Companion blog post: ZeRO-1 Distributed Optimizer — A Deep Dive
Three-layer design following the real distributed optimizer stack:
Buffer → DDP → Distributed Optimizer
| Layer | File | Responsibility |
|---|---|---|
| Buffer | buffer.py |
Flat contiguous storage, padding, shard view, all-gather / reduce-scatter |
| DDP | ddp.py |
Param / grad buffer creation, remapping .data and .main_grad, gradient and parameter sync |
| Distributed Optimizer | zero.py |
fp32 Adam on 1/N shard, bf16 writeback |
Only optimizer state (fp32 master params + Adam m/v) is sharded. Each rank keeps full copies of bf16 model parameters and gradients — no forward/backward hooks needed.
forward full bf16 params in param_buffer
backward grads written to param.grad
sync_grads() copy param.grad → grad_buffer, reduce-scatter(SUM)
optimizer.step() grad shard bf16→fp32, Adam, fp32→bf16 writeback, all-gather
grad_buffer (bf16, full)
→ reduce-scatter → grad shard (bf16, P/N)
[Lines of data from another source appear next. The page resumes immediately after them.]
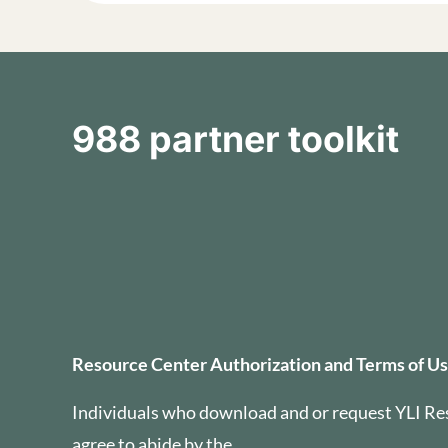
988 partner toolkit
Resource Center Auth
Resource Center Authorization and Terms of U
Individuals who download and or request YLI Re
agree to abide by the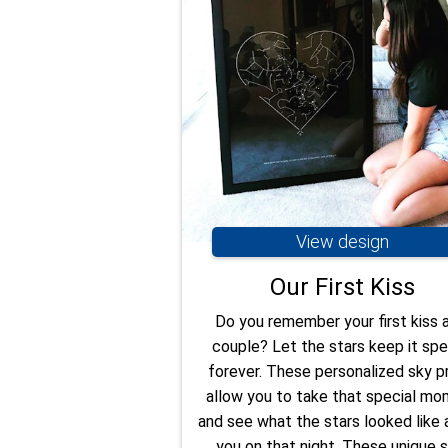
View design
Our First Kiss
Do you remember your first kiss 
couple? Let the stars keep it spe
forever. These personalized sky pr
allow you to take that special m
and see what the stars looked like
you on that night. These unique s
→ float() → shard_fp32.grad (fp32, P/N)
→ Adam.step() → shard_fp32 (fp32, P/N)
→ bfloat16() → param_buffer shard (bf16, P/N)
→ all-gather → param_buffer (bf16, full)
__init__.py Package exports
__main__.py CLI entry point
model.py Simple multi-layer MLP (test model)
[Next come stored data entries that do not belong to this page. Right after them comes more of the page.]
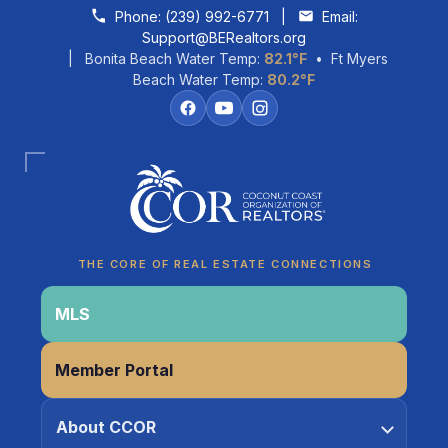
Skip to content
Phone:
(239) 992-6771
|
Email:
Support@BERealtors.org
| Bonita Beach Water Temp:
82.1°F
• Ft Myers
Beach Water Temp:
80.2°F
Coco
CCOR Member Help
THE CORE OF REAL ESTATE CONNECTIONS
MLS
Member Portal
About CCOR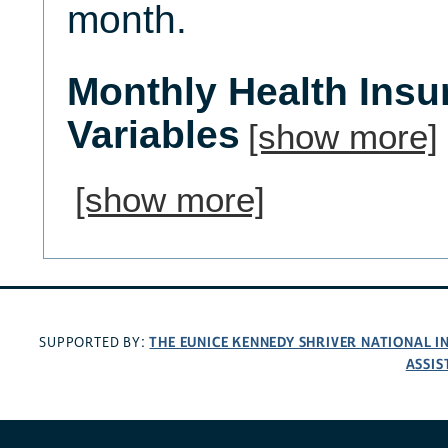
month.
Monthly Health Ins
Variables
[show more]
[show more]
THE EUNICE KENNEDY SHRIVER NATIONAL 
SUPPORTED BY:
ASSIS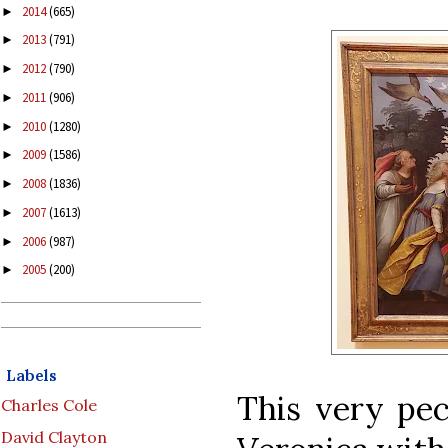
2014
(665)
►
2013
(791)
►
2012
(790)
►
2011
(906)
►
2010
(1280)
►
2009
(1586)
►
2008
(1836)
►
2007
(1613)
►
2006
(987)
►
2005
(200)
►
Labels
This very pec
Charles Cole
David Clayton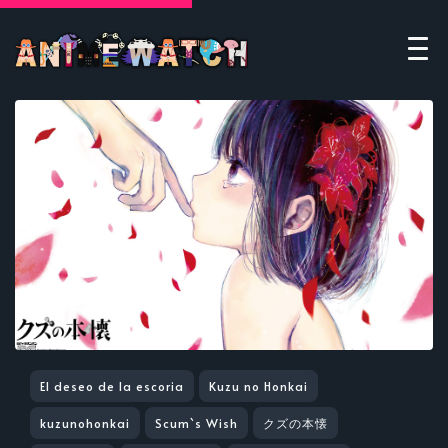
El deseo de la escoria
Kuzu no Honkai
kuzunohonkai
Scum`s Wish
クズの本懐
buffer.py Buffer (contiguous storage + shard view)
ddp.py DistributedDataParallel (param/grad remapping + sync)
zero.py DistributedOptimizer (fp32 Adam on shards)
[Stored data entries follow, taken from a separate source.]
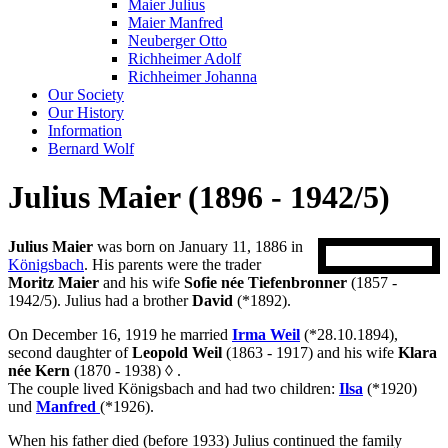
Maier Julius
Maier Manfred
Neuberger Otto
Richheimer Adolf
Richheimer Johanna
Our Society
Our History
Information
Bernard Wolf
Julius Maier (1896 - 1942/5)
Julius Maier
was born on January 11, 1886 in
Königsbach
. His parents were the trader
Moritz Maier
and his wife
Sofie née Tiefenbronner
(1857 -
1942/5). Julius had a brother
David
(*1892).
On December 16, 1919 he married
Irma Weil
(*28.10.1894),
second daughter of
Leopold Weil
(1863 - 1917) and his wife
Klara
née Kern
(1870 - 1938)
◊
.
The couple lived Königsbach and had two children:
Ilsa
(*1920)
und
Manfred
(*1926).
When his father died (before 1933) Julius continued the family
utils.py Shared distributed testing utilities
test_zero.py Multi-step training correctness tests
profile_memory.py GPU memory profiling (baseline vs ZeRO-1)
DESIGN.md Detailed design document (Chinese)
# Run correctness tests (requires >= 2 GPUs)
python -m zero_optim_toy test
# Run memory profiling (requires >= 4 GPUs)
python -m zero_optim_toy profileOr run individual scripts directly:
# all tests
python -m pytest test_zero.py -v
# single test
python -m pytest test_zero.py::TestZeROTraining::test_multi_step_2gpu -v
# memory profiling
python profile_memory.pyThe tests verify that ZeRO-1 training produces bit-exact identical parameters as single-process reference training following the same precision path.
- Python >= 3.8
- PyTorch >= 2.1
- Multiple CUDA GPUs